Records for this task:

==============================

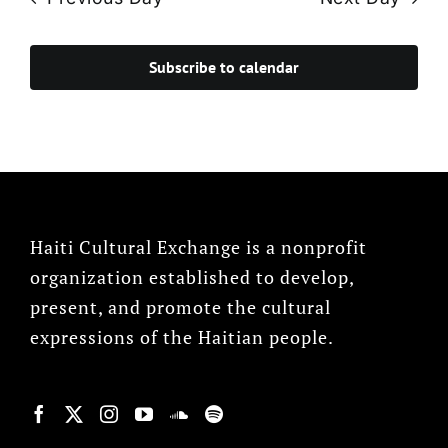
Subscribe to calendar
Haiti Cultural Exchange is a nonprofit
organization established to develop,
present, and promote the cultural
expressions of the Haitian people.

==============================

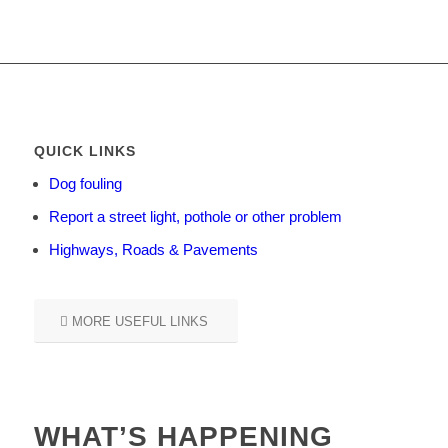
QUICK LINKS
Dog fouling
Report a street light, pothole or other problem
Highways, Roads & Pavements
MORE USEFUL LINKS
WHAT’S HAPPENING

==============================

Required action:
From the entries above, return exactly the line containing "present, and promote the cultural", the line containing "expressions of the Haitian people.", and all lines between, and nothing else.

Response to the task:
present, and promote the cultural
expressions of the Haitian people.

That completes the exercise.